--- INPUT DATA Enclosed Below ---

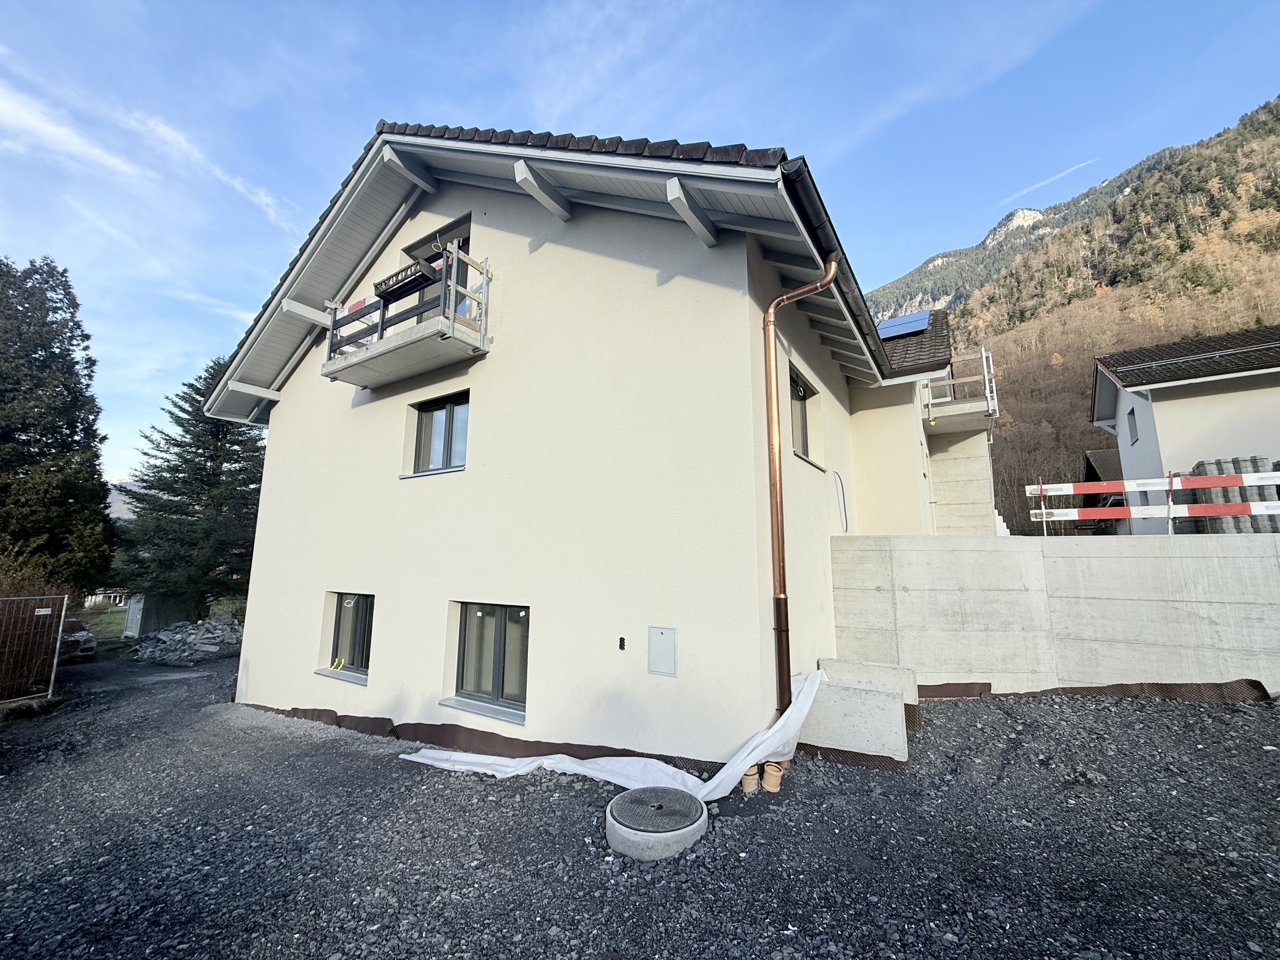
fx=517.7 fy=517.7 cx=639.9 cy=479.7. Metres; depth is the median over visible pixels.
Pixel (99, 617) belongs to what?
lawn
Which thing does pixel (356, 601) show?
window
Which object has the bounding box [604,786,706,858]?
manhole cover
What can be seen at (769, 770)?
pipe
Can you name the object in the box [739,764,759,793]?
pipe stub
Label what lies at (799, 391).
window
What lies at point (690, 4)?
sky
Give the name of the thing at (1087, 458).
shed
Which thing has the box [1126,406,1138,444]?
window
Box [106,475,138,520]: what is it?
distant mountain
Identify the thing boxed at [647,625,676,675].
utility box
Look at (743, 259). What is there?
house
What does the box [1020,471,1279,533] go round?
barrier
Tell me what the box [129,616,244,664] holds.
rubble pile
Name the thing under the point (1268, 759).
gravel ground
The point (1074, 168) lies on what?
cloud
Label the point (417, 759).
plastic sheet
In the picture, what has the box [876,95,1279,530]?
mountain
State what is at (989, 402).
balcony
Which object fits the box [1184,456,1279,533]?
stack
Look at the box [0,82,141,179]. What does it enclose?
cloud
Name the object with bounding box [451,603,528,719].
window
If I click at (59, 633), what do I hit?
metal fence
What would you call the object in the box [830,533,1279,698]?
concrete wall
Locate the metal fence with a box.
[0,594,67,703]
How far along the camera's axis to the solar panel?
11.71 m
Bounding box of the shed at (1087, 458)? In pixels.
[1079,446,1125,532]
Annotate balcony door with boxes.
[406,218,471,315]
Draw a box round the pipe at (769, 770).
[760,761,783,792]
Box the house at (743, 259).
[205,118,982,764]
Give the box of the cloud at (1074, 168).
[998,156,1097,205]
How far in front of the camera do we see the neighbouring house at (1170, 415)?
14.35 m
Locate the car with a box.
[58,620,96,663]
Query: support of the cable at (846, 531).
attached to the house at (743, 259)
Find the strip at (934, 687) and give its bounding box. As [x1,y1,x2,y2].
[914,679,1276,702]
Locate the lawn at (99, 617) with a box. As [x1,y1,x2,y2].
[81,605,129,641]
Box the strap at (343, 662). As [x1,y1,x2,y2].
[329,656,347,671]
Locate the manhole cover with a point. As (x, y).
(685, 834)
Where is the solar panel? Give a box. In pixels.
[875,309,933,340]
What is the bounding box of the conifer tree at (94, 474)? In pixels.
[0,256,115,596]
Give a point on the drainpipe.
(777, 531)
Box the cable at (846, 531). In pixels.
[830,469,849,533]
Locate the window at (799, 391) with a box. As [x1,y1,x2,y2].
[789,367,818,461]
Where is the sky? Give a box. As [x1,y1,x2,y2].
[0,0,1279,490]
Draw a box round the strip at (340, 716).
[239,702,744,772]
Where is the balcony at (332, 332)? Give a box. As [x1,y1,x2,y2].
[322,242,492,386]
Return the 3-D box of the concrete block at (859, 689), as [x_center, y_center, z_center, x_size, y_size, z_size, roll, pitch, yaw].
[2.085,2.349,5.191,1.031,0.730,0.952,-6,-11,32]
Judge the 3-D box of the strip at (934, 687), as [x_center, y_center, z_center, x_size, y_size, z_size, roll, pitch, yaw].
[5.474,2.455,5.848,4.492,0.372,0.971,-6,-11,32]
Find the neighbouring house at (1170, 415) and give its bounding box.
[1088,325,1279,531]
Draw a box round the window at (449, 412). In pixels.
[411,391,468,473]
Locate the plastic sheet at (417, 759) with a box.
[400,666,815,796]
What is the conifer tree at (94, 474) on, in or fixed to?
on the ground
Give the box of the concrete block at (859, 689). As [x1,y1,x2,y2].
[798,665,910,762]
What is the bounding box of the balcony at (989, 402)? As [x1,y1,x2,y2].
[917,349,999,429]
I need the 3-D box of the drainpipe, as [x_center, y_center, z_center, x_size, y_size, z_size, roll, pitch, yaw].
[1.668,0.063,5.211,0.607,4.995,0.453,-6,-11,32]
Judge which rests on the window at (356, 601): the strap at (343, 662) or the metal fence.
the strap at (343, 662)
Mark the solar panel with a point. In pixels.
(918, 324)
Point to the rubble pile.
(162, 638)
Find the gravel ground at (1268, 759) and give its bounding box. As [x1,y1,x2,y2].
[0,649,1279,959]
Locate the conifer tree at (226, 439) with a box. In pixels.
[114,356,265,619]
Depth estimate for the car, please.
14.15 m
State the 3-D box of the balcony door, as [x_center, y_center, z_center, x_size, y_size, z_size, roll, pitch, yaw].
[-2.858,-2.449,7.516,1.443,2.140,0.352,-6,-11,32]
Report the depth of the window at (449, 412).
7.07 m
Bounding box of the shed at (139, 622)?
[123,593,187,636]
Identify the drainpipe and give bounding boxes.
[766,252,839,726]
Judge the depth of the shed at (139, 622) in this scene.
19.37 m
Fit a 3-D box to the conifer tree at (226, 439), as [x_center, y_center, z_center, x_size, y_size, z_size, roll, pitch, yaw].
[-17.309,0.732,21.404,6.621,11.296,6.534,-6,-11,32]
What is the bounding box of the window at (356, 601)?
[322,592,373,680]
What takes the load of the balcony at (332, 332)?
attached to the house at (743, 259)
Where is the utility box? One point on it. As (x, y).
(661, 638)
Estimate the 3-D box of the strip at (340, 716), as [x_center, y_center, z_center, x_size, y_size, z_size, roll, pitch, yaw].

--- End of Enclosed INPUT DATA ---

**TASK BRIEF**
The answer must be the line containing "I need the 3-D" and every line after it to the end of the data, exactly as written.

**WRITTEN ANSWER**
I need the 3-D box of the drainpipe, as [x_center, y_center, z_center, x_size, y_size, z_size, roll, pitch, yaw].
[1.668,0.063,5.211,0.607,4.995,0.453,-6,-11,32]
Judge which rests on the window at (356, 601): the strap at (343, 662) or the metal fence.
the strap at (343, 662)
Mark the solar panel with a point. In pixels.
(918, 324)
Point to the rubble pile.
(162, 638)
Find the gravel ground at (1268, 759) and give its bounding box. As [x1,y1,x2,y2].
[0,649,1279,959]
Locate the conifer tree at (226, 439) with a box. In pixels.
[114,356,265,619]
Depth estimate for the car, please.
14.15 m
State the 3-D box of the balcony door, as [x_center, y_center, z_center, x_size, y_size, z_size, roll, pitch, yaw].
[-2.858,-2.449,7.516,1.443,2.140,0.352,-6,-11,32]
Report the depth of the window at (449, 412).
7.07 m
Bounding box of the shed at (139, 622)?
[123,593,187,636]
Identify the drainpipe and give bounding boxes.
[766,252,839,726]
Judge the depth of the shed at (139, 622) in this scene.
19.37 m
Fit a 3-D box to the conifer tree at (226, 439), as [x_center, y_center, z_center, x_size, y_size, z_size, roll, pitch, yaw].
[-17.309,0.732,21.404,6.621,11.296,6.534,-6,-11,32]
What is the bounding box of the window at (356, 601)?
[322,592,373,680]
What takes the load of the balcony at (332, 332)?
attached to the house at (743, 259)
Where is the utility box? One point on it. As (x, y).
(661, 638)
Estimate the 3-D box of the strip at (340, 716), as [x_center, y_center, z_center, x_size, y_size, z_size, roll, pitch, yaw].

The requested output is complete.